» **TASK PROMPT**
Reproduce the text of every record below word for word, leaving out the pictures.
*** Opening of EXERCISE DATA ***
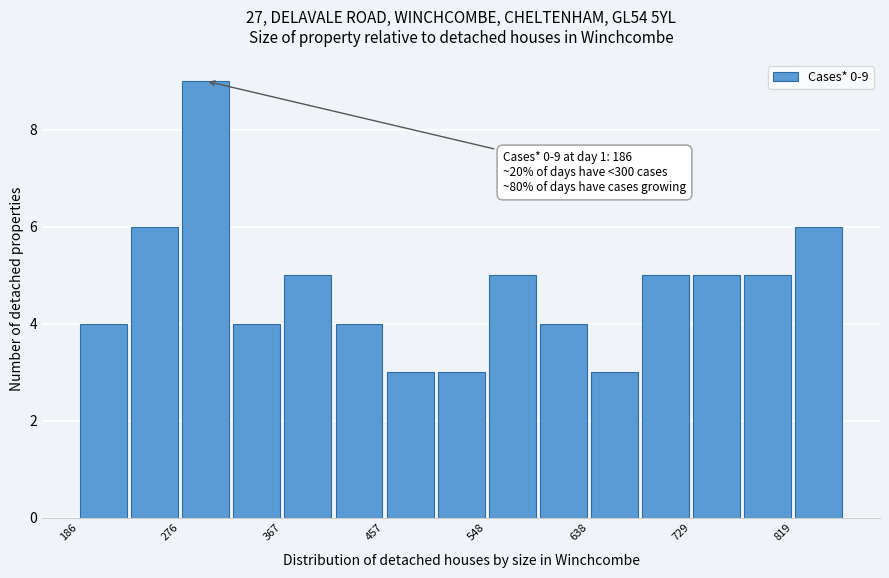

Which range on the x-axis has the tallest bar?

280 to 320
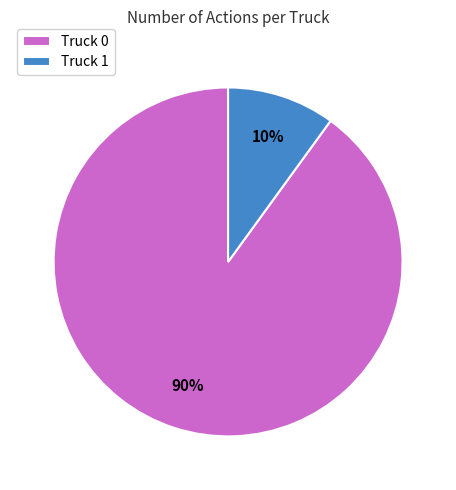

Is there any slice that represents more than half of the pie?

Yes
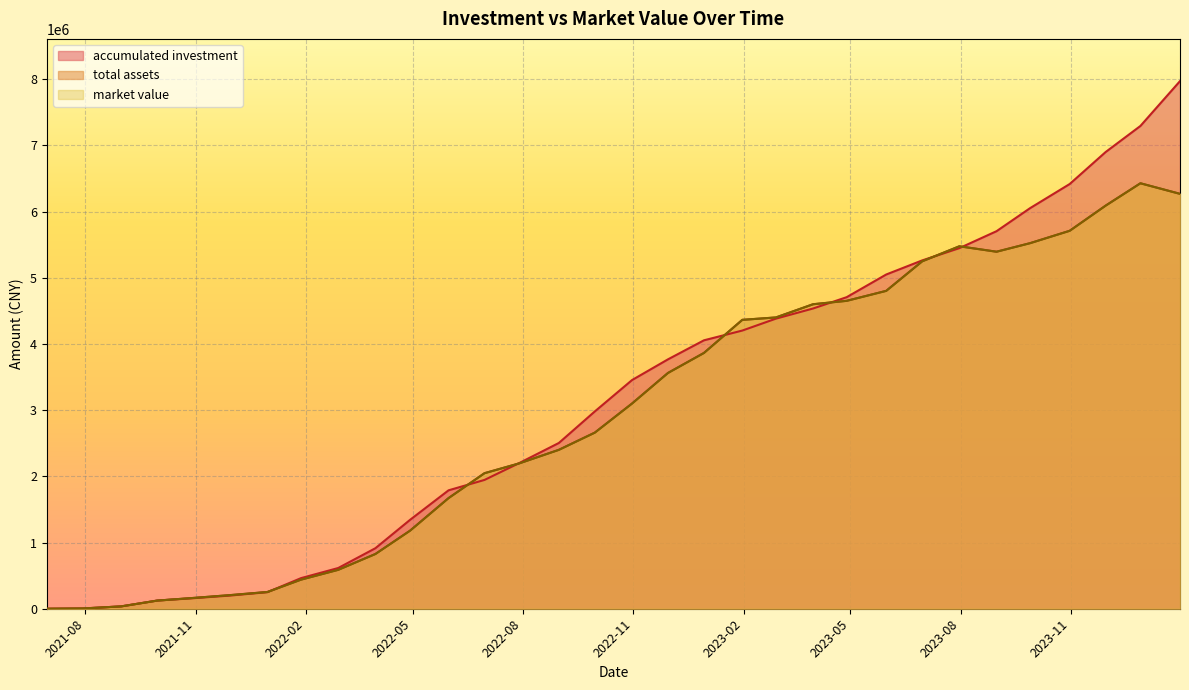

What is the difference between the accumulated investment values at 2023-03-31 and 2022-12-30?

480811.0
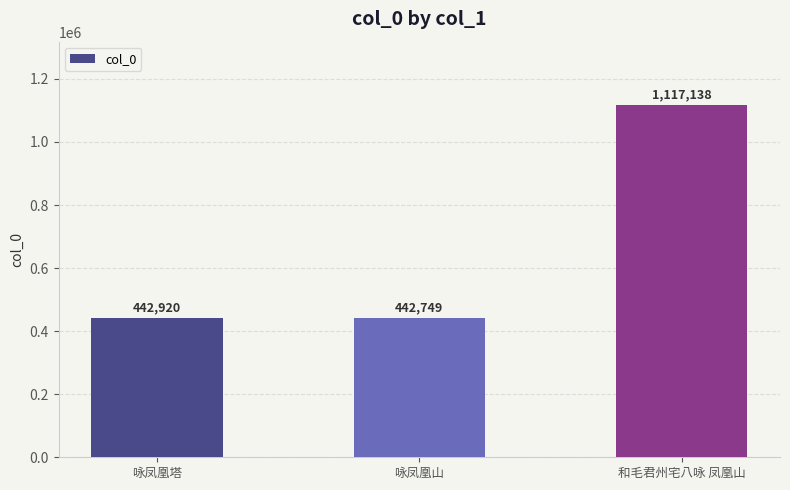

Rank the categories by value from highest to lowest.

和毛君州宅八咏 凤凰山, 咏凤凰塔, 咏凤凰山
*** Close of EXERCISE DATA ***
» **RESULT OF THE TASK**
Which range on the x-axis has the tallest bar?

280 to 320

Is there any slice that represents more than half of the pie?

Yes

What is the difference between the accumulated investment values at 2023-03-31 and 2022-12-30?

480811.0

Rank the categories by value from highest to lowest.

和毛君州宅八咏 凤凰山, 咏凤凰塔, 咏凤凰山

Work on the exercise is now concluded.